Она вышла на кухню подогреть чайник. Я сказала отчиму, не глядя на него:
— Вы же знаете, что я никогда ничего ей не скажу…
Он спокойно согласился:
— Знаю… — И засмеялся.
— Чего ты смеешься? — спросила мама, войдя в комнату.
— Так, ничего, вспомнил одну смешную шутку.
— Какую шутку? — спросила мама.
Он засмеялся еще громче.
— Ну, Ляля, расскажи маме, пусть она тоже посмеется вместе с нами…
Я повернулась, побежала в ванную и долго сидела там в темноте, прижав кулаки к щекам, широко раскрыв глаза.
Не знаю, сколько бы я просидела там, если бы кто-то не начал рвать ручку ванной — квартира у нас была большая, густонаселенная, и места общего пользования не разрешалось занимать чересчур долго…
Он заболел вскоре после окончания войны.
Лежал в постели, огромный, с раздутым водянкой животом, багроволицый, дыша тяжело и часто, будто взбирался на высокую гору.

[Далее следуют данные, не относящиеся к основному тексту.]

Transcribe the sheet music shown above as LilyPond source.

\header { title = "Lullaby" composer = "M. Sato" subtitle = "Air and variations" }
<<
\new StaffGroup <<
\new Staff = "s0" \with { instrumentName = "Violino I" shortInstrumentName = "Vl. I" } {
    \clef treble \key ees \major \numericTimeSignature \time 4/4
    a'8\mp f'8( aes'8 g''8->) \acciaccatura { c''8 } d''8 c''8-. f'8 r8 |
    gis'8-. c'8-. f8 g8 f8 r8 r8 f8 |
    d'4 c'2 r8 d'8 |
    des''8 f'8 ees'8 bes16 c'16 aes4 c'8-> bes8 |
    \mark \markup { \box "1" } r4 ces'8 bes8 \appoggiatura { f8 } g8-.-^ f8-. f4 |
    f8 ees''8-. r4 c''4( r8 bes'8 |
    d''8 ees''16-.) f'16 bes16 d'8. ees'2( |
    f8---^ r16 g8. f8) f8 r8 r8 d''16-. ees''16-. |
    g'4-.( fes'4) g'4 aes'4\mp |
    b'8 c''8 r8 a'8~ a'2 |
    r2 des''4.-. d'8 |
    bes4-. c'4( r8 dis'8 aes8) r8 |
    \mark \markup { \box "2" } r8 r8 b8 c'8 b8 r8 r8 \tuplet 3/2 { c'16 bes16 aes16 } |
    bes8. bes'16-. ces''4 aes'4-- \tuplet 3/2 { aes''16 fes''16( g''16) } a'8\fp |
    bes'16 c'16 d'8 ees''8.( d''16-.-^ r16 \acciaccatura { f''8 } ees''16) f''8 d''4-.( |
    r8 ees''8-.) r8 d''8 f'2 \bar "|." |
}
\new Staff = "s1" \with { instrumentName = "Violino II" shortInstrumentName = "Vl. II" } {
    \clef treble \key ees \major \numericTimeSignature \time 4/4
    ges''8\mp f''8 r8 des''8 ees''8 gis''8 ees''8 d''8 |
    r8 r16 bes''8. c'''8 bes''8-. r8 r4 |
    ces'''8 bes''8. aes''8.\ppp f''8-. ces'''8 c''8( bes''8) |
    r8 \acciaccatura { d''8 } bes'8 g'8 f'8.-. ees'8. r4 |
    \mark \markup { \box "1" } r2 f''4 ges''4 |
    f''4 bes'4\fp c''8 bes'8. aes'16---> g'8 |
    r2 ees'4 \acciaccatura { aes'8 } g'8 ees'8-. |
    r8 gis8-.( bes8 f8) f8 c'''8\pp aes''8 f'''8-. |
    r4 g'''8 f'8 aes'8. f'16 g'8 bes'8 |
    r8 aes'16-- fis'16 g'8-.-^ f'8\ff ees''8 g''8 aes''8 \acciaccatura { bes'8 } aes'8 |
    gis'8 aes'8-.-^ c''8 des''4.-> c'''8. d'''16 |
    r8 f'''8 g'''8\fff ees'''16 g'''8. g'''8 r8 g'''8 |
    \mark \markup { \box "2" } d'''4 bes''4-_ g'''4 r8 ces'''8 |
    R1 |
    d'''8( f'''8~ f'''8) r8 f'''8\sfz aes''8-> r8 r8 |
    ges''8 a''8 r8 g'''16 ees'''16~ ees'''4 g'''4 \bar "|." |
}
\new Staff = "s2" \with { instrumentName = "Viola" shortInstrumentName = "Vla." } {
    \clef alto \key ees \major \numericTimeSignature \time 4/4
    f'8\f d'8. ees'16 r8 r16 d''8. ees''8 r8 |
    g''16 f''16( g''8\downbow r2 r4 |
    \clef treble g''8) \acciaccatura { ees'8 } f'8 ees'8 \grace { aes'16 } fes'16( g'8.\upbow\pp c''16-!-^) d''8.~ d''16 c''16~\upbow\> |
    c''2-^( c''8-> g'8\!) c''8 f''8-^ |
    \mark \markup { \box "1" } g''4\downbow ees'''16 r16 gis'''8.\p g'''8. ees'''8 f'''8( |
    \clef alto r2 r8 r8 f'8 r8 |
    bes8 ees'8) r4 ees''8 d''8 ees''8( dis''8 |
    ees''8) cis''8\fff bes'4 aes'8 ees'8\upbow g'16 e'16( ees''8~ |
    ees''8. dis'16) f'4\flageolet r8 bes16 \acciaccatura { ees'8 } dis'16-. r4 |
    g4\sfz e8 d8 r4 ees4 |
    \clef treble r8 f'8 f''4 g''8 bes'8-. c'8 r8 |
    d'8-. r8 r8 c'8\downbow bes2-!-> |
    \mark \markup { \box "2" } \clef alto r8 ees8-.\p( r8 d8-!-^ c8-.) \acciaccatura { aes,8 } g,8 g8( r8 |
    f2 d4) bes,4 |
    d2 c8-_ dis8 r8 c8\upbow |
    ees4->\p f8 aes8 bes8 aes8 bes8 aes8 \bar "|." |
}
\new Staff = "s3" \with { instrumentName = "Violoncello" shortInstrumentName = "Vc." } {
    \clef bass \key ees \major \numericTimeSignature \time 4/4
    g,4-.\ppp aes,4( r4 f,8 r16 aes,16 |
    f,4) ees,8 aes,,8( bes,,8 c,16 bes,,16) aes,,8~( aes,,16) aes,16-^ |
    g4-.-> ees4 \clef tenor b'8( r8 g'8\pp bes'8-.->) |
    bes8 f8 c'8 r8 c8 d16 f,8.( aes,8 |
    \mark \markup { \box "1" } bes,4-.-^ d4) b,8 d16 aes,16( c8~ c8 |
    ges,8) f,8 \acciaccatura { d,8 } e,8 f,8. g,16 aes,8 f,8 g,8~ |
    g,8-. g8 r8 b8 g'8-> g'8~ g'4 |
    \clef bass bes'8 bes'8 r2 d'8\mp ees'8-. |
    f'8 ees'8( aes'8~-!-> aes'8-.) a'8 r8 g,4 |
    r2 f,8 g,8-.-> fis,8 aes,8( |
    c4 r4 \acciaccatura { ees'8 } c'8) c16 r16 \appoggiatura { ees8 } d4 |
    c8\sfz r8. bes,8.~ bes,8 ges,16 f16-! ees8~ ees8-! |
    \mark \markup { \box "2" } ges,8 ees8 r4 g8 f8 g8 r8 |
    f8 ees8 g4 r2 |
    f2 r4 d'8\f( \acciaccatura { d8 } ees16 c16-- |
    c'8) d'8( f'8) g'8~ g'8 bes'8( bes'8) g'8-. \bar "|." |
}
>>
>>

Я училась на последнем курсе института. Само собой, приходилось много готовиться к занятиям; но надо было помогать маме.
Я делала все, что могла, — ходила в аптеку за лекарствами, вызывала «скорую помощь», дежурила возле него ночью, чтобы дать отдохнуть маме, даже научилась делать уколы.
Он был капризный, вечно всем недовольный. Случалось, ему почему-то не нравилось молоко, которое мама подавала ему, и он отталкивал стакан своей отечной рукой с туго натянутой блестящей кожей.
Я кипела, едва сдерживаясь, а мама словно бы ничего не замечала. Ее, бесконечно терпеливую, невозмутимо-спокойную, казалось, невозможно было вывести из себя.
— Хорошо, — весело говорила мама, собрав осколки разбитого стакана, — не хочешь молока, не надо. Как ты относишься к киселю?
Отчим сердито сопел, а мама продолжала:
— У меня на этот раз получился божественный кисель. Дай я тебе налью чашечку?
— Ладно, — снисходительно бросал он.
Внезапно он начинал кашлять, задыхаться. Его большое, распухшее от водянки лицо покрывалось бурым румянцем, глаза слезились.
Мама садилась рядом, брала его руку в свои ладони.
— Сейчас пройдет, — утешала. — Потерпи еще немножечко…
А он хрипел и задыхался. Потом впадал в забытье, откинувшись на подушки.
Я старалась преодолеть невольно возникавшую к нему жалость.
Даже в самые тяжелые приступы, которые одолевали его, даже тогда, когда он хрипел, исступленно кашляя, я настойчиво уговаривала саму себя: мне не жалко его, не должно быть жалко!